__INFORMATION__:
-----
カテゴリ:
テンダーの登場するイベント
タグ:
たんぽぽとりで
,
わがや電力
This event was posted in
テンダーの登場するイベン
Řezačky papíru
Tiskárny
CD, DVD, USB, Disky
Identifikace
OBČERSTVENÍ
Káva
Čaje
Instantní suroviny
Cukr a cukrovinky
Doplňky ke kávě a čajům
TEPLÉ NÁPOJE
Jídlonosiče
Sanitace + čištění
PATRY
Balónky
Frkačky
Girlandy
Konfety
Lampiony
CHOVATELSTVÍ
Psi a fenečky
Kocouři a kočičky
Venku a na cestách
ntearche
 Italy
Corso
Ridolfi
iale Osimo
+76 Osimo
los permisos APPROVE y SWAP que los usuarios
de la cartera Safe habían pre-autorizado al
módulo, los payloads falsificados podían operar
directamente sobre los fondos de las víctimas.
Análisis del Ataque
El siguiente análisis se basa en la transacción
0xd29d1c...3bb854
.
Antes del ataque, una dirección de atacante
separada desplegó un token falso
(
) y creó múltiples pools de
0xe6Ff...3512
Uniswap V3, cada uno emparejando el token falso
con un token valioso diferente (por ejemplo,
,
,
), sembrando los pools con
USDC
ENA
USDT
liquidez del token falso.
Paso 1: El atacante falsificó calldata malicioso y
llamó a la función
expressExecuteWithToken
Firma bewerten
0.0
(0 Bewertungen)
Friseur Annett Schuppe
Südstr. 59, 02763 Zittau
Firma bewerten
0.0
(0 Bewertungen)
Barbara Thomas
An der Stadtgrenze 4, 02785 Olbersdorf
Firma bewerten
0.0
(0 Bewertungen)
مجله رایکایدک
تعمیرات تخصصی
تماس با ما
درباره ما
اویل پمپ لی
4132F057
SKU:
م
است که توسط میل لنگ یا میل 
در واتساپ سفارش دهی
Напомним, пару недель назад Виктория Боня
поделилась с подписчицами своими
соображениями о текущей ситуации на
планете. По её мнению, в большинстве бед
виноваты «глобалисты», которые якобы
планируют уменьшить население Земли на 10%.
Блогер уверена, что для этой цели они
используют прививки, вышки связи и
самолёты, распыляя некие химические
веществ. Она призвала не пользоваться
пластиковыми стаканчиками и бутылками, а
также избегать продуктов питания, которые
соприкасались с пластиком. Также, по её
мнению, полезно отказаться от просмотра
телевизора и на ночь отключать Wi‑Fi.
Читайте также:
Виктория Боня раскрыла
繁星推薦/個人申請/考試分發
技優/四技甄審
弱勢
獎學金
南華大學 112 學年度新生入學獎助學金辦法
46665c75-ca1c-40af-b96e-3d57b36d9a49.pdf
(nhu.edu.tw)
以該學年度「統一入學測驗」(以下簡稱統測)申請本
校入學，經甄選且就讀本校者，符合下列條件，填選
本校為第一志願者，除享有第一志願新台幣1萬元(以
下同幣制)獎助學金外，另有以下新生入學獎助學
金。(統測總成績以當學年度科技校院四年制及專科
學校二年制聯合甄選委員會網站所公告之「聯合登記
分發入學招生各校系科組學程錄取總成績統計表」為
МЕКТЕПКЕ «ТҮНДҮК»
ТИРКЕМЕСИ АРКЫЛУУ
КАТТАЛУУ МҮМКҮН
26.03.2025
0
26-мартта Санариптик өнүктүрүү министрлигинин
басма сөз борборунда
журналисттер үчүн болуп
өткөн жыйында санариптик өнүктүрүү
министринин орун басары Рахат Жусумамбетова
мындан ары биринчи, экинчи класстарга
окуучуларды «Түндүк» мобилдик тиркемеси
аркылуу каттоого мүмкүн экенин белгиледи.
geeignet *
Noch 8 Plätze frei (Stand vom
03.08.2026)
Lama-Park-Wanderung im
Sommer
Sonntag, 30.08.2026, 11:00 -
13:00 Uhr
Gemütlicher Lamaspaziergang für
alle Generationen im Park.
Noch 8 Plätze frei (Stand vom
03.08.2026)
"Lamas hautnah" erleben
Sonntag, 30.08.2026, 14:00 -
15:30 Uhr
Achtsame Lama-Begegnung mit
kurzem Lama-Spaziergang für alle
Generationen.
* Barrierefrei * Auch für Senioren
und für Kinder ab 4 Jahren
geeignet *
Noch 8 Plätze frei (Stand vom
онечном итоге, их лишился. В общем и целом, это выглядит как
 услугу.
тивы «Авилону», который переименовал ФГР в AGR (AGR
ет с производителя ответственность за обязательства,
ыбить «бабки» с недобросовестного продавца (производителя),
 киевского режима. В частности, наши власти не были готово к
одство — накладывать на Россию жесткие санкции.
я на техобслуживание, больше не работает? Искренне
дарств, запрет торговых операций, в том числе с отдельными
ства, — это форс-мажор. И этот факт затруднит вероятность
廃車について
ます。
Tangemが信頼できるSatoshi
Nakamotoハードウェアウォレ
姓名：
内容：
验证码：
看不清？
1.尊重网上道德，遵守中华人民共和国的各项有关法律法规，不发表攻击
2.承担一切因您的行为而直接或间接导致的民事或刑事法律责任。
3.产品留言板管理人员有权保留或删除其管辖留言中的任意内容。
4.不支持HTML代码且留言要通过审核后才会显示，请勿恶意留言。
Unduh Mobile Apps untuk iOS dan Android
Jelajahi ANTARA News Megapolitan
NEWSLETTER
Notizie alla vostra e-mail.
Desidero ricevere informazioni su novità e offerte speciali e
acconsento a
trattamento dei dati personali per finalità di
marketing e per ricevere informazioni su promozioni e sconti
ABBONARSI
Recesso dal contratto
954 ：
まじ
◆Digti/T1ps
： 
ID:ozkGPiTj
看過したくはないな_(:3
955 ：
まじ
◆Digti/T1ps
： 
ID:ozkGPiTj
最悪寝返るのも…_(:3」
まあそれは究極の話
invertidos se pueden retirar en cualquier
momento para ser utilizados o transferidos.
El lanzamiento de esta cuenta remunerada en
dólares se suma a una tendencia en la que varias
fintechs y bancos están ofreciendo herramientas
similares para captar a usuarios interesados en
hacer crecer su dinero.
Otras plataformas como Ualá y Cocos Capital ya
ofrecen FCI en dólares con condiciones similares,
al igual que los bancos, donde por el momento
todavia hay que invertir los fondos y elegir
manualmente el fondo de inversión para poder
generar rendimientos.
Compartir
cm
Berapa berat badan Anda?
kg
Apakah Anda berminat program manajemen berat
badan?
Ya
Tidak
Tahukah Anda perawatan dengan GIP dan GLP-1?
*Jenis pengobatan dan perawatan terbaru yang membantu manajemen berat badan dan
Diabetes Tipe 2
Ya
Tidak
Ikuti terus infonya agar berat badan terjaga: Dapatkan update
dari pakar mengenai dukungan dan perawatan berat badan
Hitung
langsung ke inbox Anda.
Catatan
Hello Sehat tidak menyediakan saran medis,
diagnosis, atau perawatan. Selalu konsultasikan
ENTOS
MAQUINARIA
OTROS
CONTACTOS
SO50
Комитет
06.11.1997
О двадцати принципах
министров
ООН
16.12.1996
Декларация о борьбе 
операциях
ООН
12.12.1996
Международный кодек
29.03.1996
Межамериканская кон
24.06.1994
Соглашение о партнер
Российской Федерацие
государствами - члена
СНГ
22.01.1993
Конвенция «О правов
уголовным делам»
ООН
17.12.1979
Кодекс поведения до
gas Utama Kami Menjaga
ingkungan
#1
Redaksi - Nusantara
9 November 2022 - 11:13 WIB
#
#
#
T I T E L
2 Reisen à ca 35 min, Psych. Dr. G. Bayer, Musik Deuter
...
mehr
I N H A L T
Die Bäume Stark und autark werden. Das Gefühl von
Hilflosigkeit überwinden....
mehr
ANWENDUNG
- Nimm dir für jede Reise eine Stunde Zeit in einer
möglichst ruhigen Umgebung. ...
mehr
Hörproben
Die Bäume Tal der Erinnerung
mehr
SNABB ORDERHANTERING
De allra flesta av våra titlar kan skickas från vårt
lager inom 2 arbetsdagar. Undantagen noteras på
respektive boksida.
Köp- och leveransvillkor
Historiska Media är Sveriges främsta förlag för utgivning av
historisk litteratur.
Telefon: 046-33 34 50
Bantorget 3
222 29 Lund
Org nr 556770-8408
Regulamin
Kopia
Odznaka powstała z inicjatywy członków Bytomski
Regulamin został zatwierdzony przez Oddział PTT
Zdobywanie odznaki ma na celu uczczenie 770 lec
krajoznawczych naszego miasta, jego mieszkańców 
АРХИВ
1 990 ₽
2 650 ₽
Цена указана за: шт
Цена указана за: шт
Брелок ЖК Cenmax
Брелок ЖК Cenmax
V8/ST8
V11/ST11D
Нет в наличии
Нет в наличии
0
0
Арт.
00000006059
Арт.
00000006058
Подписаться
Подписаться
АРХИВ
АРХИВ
-----
__WHAT THE TASK ASKS__: Return the entries word for word, from the first line through the line containing "соприкасались с пластиком. Также, по её", including both of those lines.

__ANSWER SPACE__:
カテゴリ:
テンダーの登場するイベント
タグ:
たんぽぽとりで
,
わがや電力
This event was posted in
テンダーの登場するイベン
Řezačky papíru
Tiskárny
CD, DVD, USB, Disky
Identifikace
OBČERSTVENÍ
Káva
Čaje
Instantní suroviny
Cukr a cukrovinky
Doplňky ke kávě a čajům
TEPLÉ NÁPOJE
Jídlonosiče
Sanitace + čištění
PATRY
Balónky
Frkačky
Girlandy
Konfety
Lampiony
CHOVATELSTVÍ
Psi a fenečky
Kocouři a kočičky
Venku a na cestách
ntearche
 Italy
Corso
Ridolfi
iale Osimo
+76 Osimo
los permisos APPROVE y SWAP que los usuarios
de la cartera Safe habían pre-autorizado al
módulo, los payloads falsificados podían operar
directamente sobre los fondos de las víctimas.
Análisis del Ataque
El siguiente análisis se basa en la transacción
0xd29d1c...3bb854
.
Antes del ataque, una dirección de atacante
separada desplegó un token falso
(
) y creó múltiples pools de
0xe6Ff...3512
Uniswap V3, cada uno emparejando el token falso
con un token valioso diferente (por ejemplo,
,
,
), sembrando los pools con
USDC
ENA
USDT
liquidez del token falso.
Paso 1: El atacante falsificó calldata malicioso y
llamó a la función
expressExecuteWithToken
Firma bewerten
0.0
(0 Bewertungen)
Friseur Annett Schuppe
Südstr. 59, 02763 Zittau
Firma bewerten
0.0
(0 Bewertungen)
Barbara Thomas
An der Stadtgrenze 4, 02785 Olbersdorf
Firma bewerten
0.0
(0 Bewertungen)
مجله رایکایدک
تعمیرات تخصصی
تماس با ما
درباره ما
اویل پمپ لی
4132F057
SKU:
م
است که توسط میل لنگ یا میل 
در واتساپ سفارش دهی
Напомним, пару недель назад Виктория Боня
поделилась с подписчицами своими
соображениями о текущей ситуации на
планете. По её мнению, в большинстве бед
виноваты «глобалисты», которые якобы
планируют уменьшить население Земли на 10%.
Блогер уверена, что для этой цели они
используют прививки, вышки связи и
самолёты, распыляя некие химические
веществ. Она призвала не пользоваться
пластиковыми стаканчиками и бутылками, а
также избегать продуктов питания, которые
соприкасались с пластиком. Также, по её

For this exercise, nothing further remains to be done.